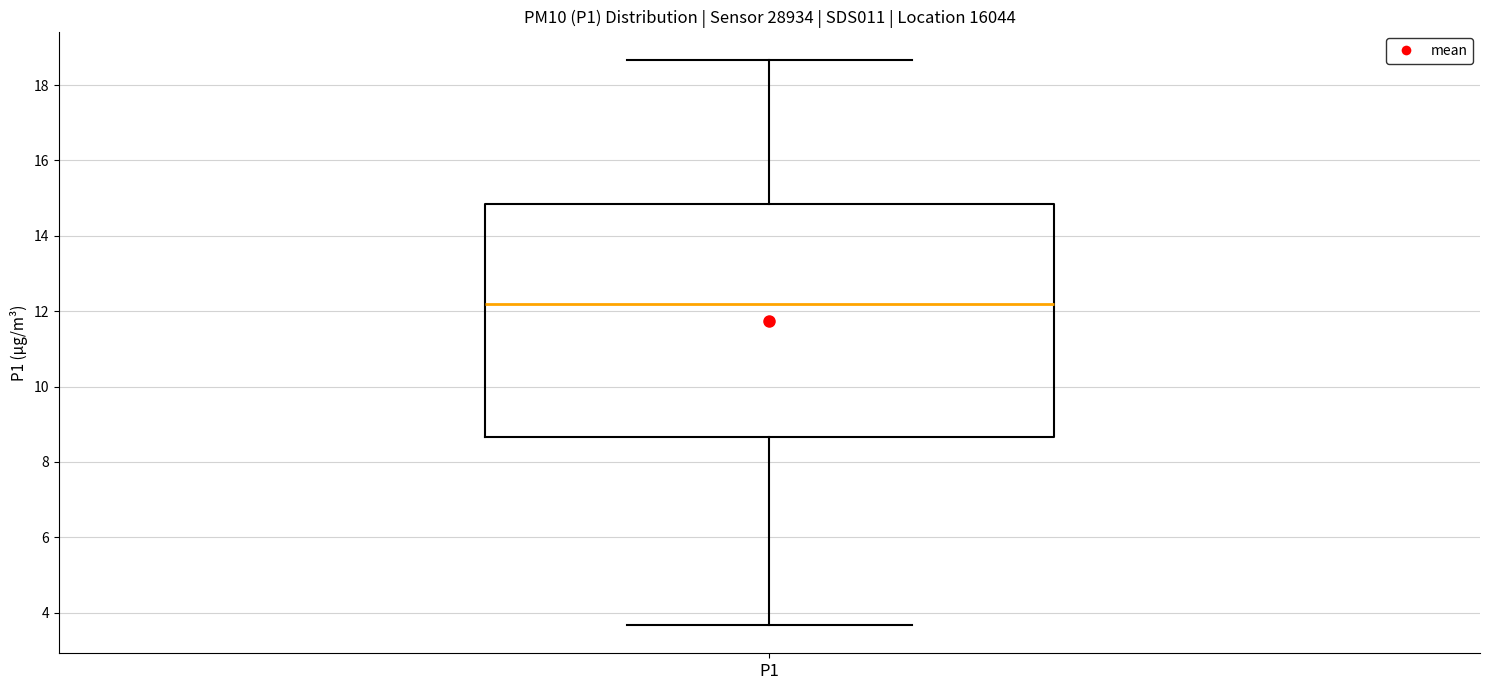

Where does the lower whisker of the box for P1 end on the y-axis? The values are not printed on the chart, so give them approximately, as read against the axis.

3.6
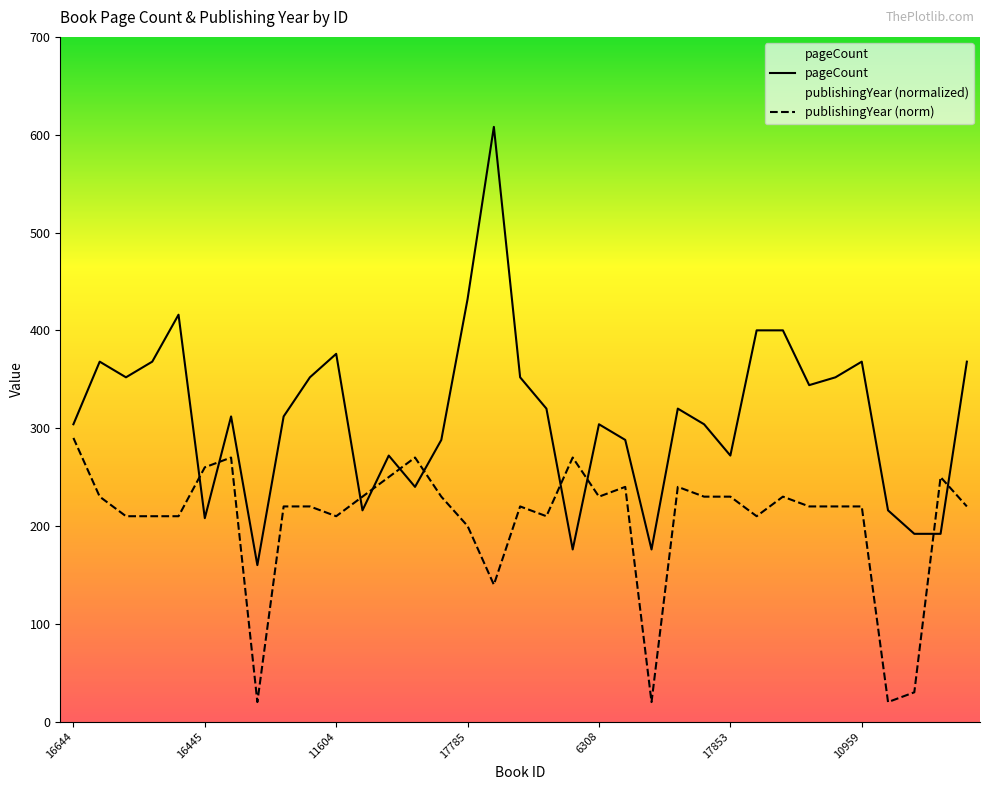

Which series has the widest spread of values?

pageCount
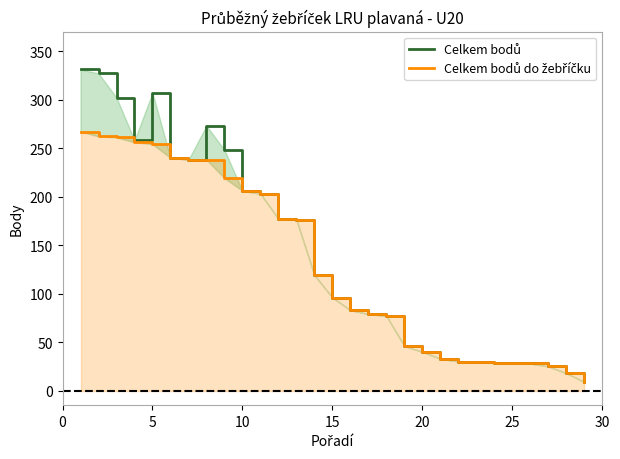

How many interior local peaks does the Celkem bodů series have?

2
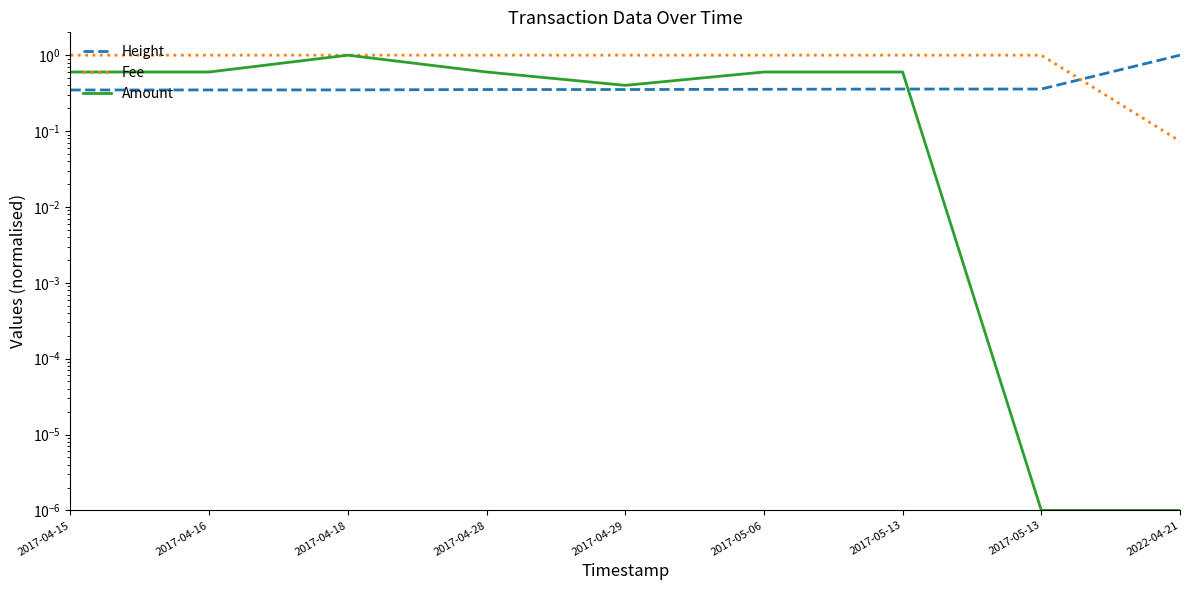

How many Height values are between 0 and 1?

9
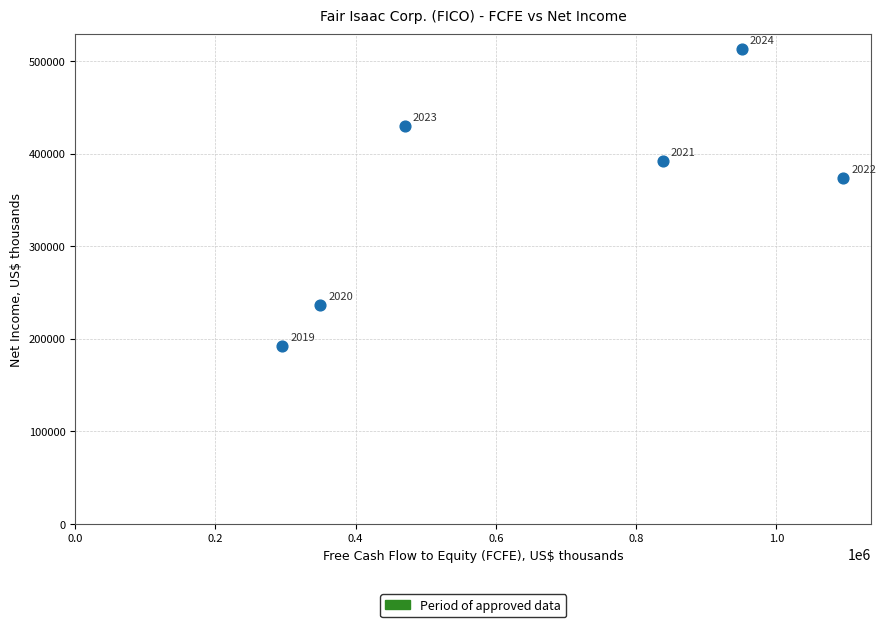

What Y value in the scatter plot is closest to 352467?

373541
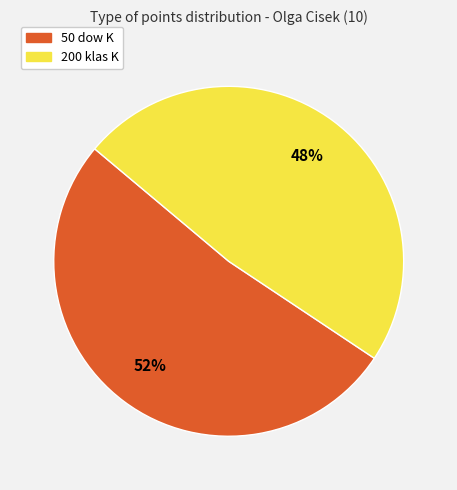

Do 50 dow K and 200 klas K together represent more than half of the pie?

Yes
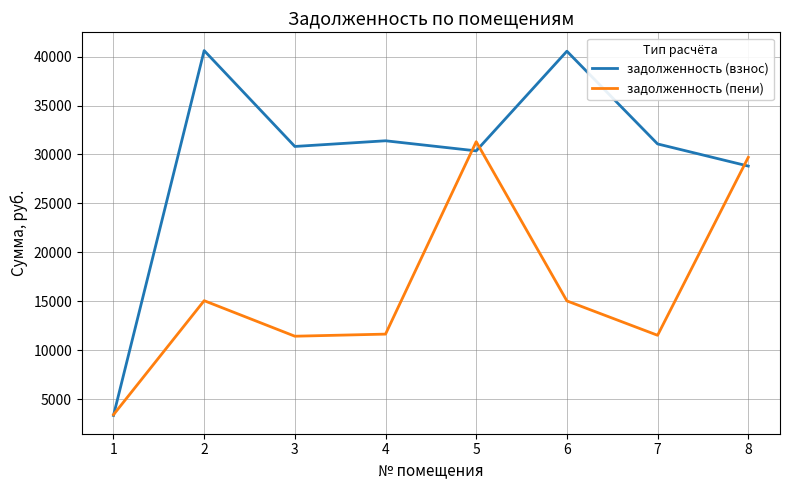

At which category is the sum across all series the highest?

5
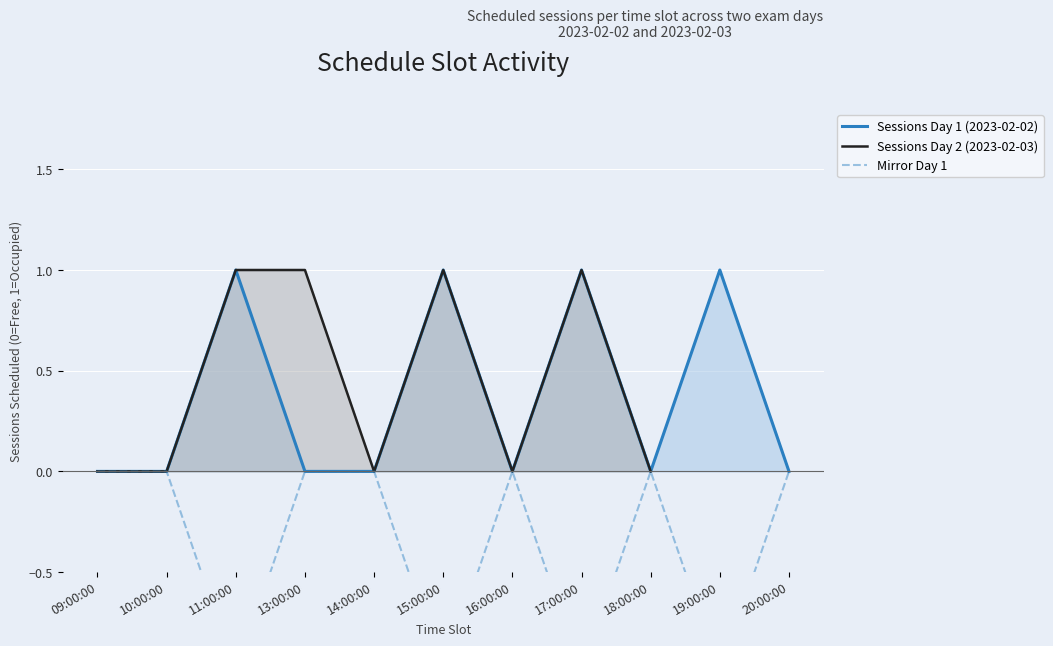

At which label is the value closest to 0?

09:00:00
◆ ◆ ◆
* _ABOUT THIS EXERCISE_: Copy out all the records above word for word, keeping every line of text the same. Leave out the pictures.

* _TASK RESULT_:
Where does the lower whisker of the box for P1 end on the y-axis? The values are not printed on the chart, so give them approximately, as read against the axis.

3.6

Which series has the widest spread of values?

pageCount

How many interior local peaks does the Celkem bodů series have?

2

How many Height values are between 0 and 1?

9

What Y value in the scatter plot is closest to 352467?

373541

Do 50 dow K and 200 klas K together represent more than half of the pie?

Yes

At which category is the sum across all series the highest?

5

At which label is the value closest to 0?

09:00:00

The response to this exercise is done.